**Bagian Dokumen**

________________

[caption id="" align="aligncenter" width="525" caption="Soal Cinta, Semakin Lama Harus Semakin Cinta, dokpri"][/caption]
DARI mana datangnya lintah? Dari sawah turun ke ladang. Dari mana datangnya cinta? Dari mata turun ke hati. Pepatah Jawa mengatakan: witing tresno jalaran soko kulino. Jatuh cinta karena sering bertemu. Rasa cinta memang timbul sebab pertemuan yang begitu intens. Sesuai dengan pepatah di atas.
Dua pepatah di atas memberi gambaran kepada pembaca bahwa yang akan penulis bahas adalah tentang cinta. Ya, tentang cinta. Tentang cinta kepada Allah SWT dan tentang cinta kepada manusia.
Untuk urusan cinta kepada Sang Pencipta dan utusan-Nya hukumnya wajib. Rasa cinta kepada Allah SWT dan Rosul harus mengalahkan segala-galanya. Termasuk mengalahkan rasa cinta kepada ayah, ibu, saudara dan harta duniawi.
Urusan menomor satukan rasa cinta kepada Allah SWT, telah Nabi Ibrohim AS buktikan. Kisah itu, terukir di dalam Alquran saat Ibrohim mendapat wahyu dari Allah SWT. Ia harus meninggalkan isterinya, Hajar di tengah gurun pasir. Padahal, isterinya kala itu tengah mengandung seorang bayi.

________________

**Tugas**
Tuliskan ulang seluruh tulisan tentang cinta di atas tanpa mengubah satu kata pun.

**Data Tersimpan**
________________

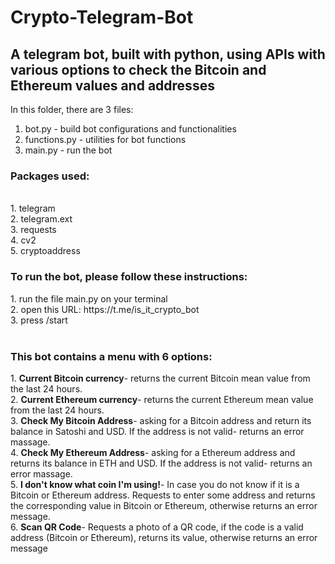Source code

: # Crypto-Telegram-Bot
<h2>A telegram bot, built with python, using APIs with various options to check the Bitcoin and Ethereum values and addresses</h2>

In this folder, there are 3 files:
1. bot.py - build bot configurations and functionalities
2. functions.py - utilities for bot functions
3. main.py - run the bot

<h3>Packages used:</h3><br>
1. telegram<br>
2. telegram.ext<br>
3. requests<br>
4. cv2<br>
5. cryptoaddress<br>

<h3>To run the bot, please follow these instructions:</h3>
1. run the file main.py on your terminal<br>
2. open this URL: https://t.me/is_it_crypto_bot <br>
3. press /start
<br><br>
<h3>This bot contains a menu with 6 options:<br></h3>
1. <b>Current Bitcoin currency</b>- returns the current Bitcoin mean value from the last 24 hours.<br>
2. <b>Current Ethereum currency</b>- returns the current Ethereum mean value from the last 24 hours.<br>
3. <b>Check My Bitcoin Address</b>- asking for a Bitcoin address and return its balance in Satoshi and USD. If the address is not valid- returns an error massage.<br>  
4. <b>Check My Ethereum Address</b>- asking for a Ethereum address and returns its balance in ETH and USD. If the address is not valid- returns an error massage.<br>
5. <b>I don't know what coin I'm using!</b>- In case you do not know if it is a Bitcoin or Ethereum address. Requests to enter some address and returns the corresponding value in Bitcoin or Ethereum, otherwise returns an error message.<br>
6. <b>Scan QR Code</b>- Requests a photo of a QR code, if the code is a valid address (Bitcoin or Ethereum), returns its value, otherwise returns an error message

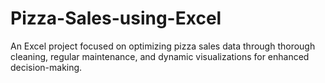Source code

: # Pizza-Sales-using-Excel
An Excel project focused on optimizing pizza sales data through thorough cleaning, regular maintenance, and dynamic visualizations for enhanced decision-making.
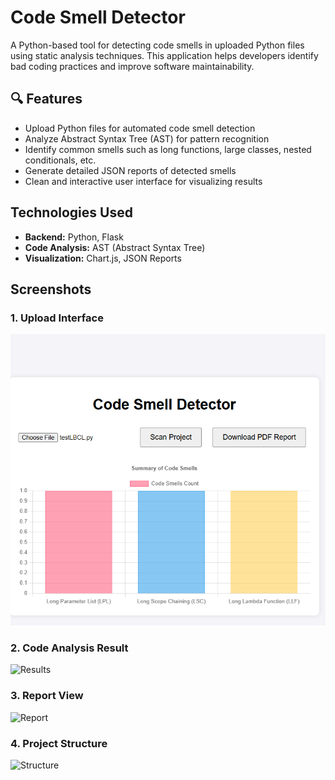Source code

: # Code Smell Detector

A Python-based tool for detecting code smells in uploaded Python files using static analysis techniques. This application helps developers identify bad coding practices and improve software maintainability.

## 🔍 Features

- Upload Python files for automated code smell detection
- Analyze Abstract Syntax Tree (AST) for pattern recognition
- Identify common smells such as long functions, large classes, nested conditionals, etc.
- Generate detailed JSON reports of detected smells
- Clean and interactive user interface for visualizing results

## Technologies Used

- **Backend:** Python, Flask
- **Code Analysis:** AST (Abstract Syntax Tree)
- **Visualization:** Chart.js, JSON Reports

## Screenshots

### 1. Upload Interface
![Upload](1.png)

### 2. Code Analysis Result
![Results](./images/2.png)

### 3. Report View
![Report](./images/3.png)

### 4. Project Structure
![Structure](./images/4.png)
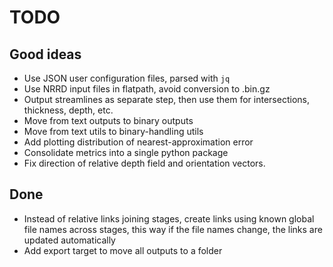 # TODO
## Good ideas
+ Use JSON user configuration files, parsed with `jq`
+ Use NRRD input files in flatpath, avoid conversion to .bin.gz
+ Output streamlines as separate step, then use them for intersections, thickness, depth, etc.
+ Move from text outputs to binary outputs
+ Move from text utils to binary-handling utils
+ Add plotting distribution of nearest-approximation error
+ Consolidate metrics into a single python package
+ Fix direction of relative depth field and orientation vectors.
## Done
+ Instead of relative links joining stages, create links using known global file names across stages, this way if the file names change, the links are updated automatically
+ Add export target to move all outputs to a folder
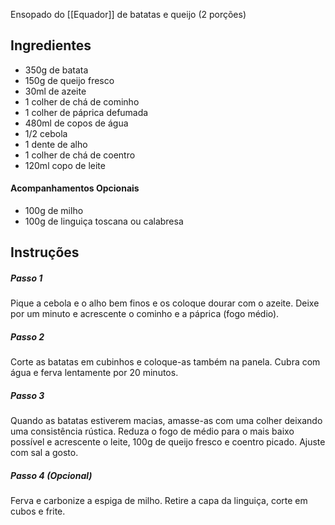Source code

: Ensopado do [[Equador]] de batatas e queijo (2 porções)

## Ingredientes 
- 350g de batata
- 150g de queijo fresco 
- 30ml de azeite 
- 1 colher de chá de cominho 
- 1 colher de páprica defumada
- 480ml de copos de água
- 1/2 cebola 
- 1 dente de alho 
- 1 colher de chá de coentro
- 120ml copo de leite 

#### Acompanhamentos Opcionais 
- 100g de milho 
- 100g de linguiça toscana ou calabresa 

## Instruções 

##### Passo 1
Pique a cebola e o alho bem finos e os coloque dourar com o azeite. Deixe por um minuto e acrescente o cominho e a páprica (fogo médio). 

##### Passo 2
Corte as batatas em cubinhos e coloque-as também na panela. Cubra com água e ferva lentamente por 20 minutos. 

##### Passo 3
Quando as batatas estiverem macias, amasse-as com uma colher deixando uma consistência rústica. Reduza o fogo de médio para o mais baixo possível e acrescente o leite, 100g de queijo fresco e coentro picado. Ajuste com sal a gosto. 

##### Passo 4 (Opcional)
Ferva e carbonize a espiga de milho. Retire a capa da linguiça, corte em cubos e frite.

________________

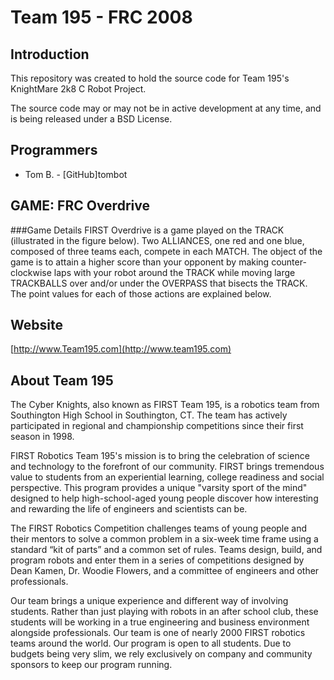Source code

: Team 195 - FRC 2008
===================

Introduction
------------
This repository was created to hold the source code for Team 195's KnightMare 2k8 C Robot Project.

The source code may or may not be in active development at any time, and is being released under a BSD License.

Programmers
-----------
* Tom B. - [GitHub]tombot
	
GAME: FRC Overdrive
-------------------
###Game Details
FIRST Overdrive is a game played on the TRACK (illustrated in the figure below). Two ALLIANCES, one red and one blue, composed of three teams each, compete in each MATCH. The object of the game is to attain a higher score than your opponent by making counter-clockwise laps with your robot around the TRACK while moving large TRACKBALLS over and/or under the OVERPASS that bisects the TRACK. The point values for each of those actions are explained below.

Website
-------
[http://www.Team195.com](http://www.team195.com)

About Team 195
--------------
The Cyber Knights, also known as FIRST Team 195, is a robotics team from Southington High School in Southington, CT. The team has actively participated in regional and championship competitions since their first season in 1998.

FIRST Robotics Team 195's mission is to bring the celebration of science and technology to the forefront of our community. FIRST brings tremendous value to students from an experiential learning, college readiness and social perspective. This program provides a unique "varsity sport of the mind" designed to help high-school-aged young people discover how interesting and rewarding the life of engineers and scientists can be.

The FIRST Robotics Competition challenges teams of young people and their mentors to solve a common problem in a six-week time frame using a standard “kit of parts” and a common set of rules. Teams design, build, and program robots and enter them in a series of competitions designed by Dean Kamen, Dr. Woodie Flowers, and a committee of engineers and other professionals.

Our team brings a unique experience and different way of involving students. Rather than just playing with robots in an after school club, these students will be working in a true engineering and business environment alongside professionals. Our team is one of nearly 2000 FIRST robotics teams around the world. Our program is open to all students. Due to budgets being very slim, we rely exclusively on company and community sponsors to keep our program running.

________________

**Hasil Latihan**
[caption id="" align="aligncenter" width="525" caption="Soal Cinta, Semakin Lama Harus Semakin Cinta, dokpri"][/caption]
DARI mana datangnya lintah? Dari sawah turun ke ladang. Dari mana datangnya cinta? Dari mata turun ke hati. Pepatah Jawa mengatakan: witing tresno jalaran soko kulino. Jatuh cinta karena sering bertemu. Rasa cinta memang timbul sebab pertemuan yang begitu intens. Sesuai dengan pepatah di atas.
Dua pepatah di atas memberi gambaran kepada pembaca bahwa yang akan penulis bahas adalah tentang cinta. Ya, tentang cinta. Tentang cinta kepada Allah SWT dan tentang cinta kepada manusia.
Untuk urusan cinta kepada Sang Pencipta dan utusan-Nya hukumnya wajib. Rasa cinta kepada Allah SWT dan Rosul harus mengalahkan segala-galanya. Termasuk mengalahkan rasa cinta kepada ayah, ibu, saudara dan harta duniawi.
Urusan menomor satukan rasa cinta kepada Allah SWT, telah Nabi Ibrohim AS buktikan. Kisah itu, terukir di dalam Alquran saat Ibrohim mendapat wahyu dari Allah SWT. Ia harus meninggalkan isterinya, Hajar di tengah gurun pasir. Padahal, isterinya kala itu tengah mengandung seorang bayi.